==== MATERIAL PROVIDED

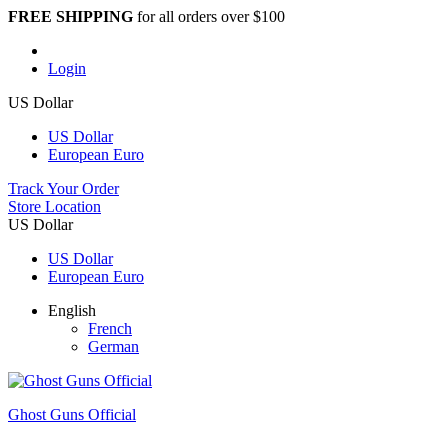
FREE SHIPPING
for all orders over $100
Login
US Dollar
US Dollar
European Euro
Track Your Order
Store Location
US Dollar
US Dollar
European Euro
English
French
German
Ghost Guns Official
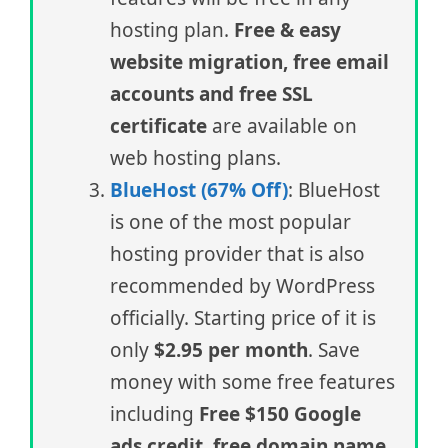
hosting plan.
Free & easy
website migration, free email
accounts and free SSL
certificate
are available on
web hosting plans.
BlueHost (67% Off)
: BlueHost
is one of the most popular
hosting provider that is also
recommended by WordPress
officially. Starting price of it is
only
$2.95 per month
. Save
money with some free features
including
Free $150 Google
ads credit, free domain name,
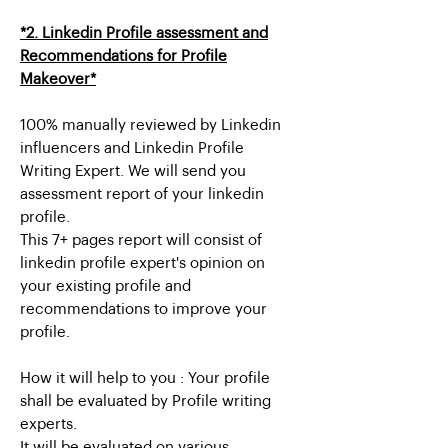
*2. Linkedin Profile assessment and
Recommendations for Profile
Makeover*
100% manually reviewed by Linkedin
influencers and Linkedin Profile
Writing Expert. We will send you
assessment report of your linkedin
profile.
This 7+ pages report will consist of
linkedin profile expert's opinion on
your existing profile and
recommendations to improve your
profile.
How it will help to you : Your profile
shall be evaluated by Profile writing
experts.
It will be evaluated on various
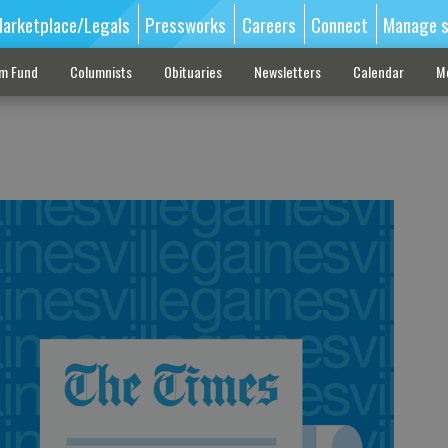
arketplace/Legals
Pressworks
Careers
Connect
Manage s
sm Fund
Columnists
Obituaries
Newsletters
Calendar
M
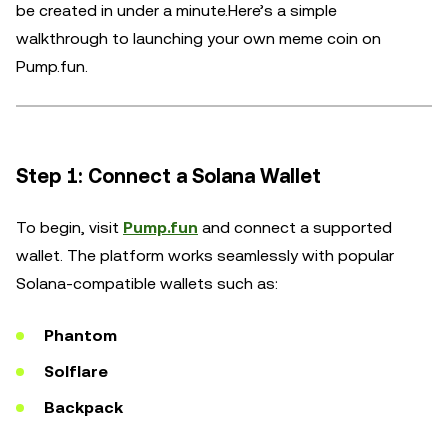
be created in under a minute.Here’s a simple
walkthrough to launching your own meme coin on
Pump.fun.
Step 1: Connect a Solana Wallet
To begin, visit
Pump.fun
and connect a supported
wallet. The platform works seamlessly with popular
Solana-compatible wallets such as:
Phantom
Solflare
Backpack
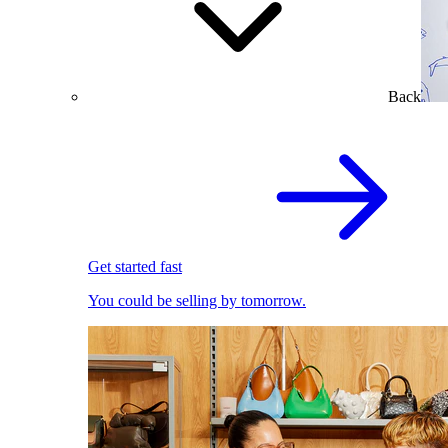
Back
Get started fast
You could be selling by tomorrow.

========

When you reach a picture, pass over it; write out all other material exactly.

FREE SHIPPING
for all orders over $100
Login
US Dollar
US Dollar
European Euro
Track Your Order
Store Location
US Dollar
US Dollar
European Euro
English
French
German
Ghost Guns Official
hosting plan.
Free & easy
website migration, free email
accounts and free SSL
certificate
are available on
web hosting plans.
BlueHost (67% Off)
: BlueHost
is one of the most popular
hosting provider that is also
recommended by WordPress
officially. Starting price of it is
only
$2.95 per month
. Save
money with some free features
including
Free $150 Google
ads credit, free domain name,
*2. Linkedin Profile assessment and
Recommendations for Profile
Makeover*
100% manually reviewed by Linkedin
influencers and Linkedin Profile
Writing Expert. We will send you
assessment report of your linkedin
profile.
This 7+ pages report will consist of
linkedin profile expert's opinion on
your existing profile and
recommendations to improve your
profile.
How it will help to you : Your profile
shall be evaluated by Profile writing
experts.
It will be evaluated on various
arketplace/Legals
Pressworks
Careers
Connect
Manage s
sm Fund
Columnists
Obituaries
Newsletters
Calendar
M
be created in under a minute.Here’s a simple
walkthrough to launching your own meme coin on
Pump.fun.
Step 1: Connect a Solana Wallet
To begin, visit
Pump.fun
and connect a supported
wallet. The platform works seamlessly with popular
Solana-compatible wallets such as:
Phantom
Solflare
Backpack
Back
Get started fast
You could be selling by tomorrow.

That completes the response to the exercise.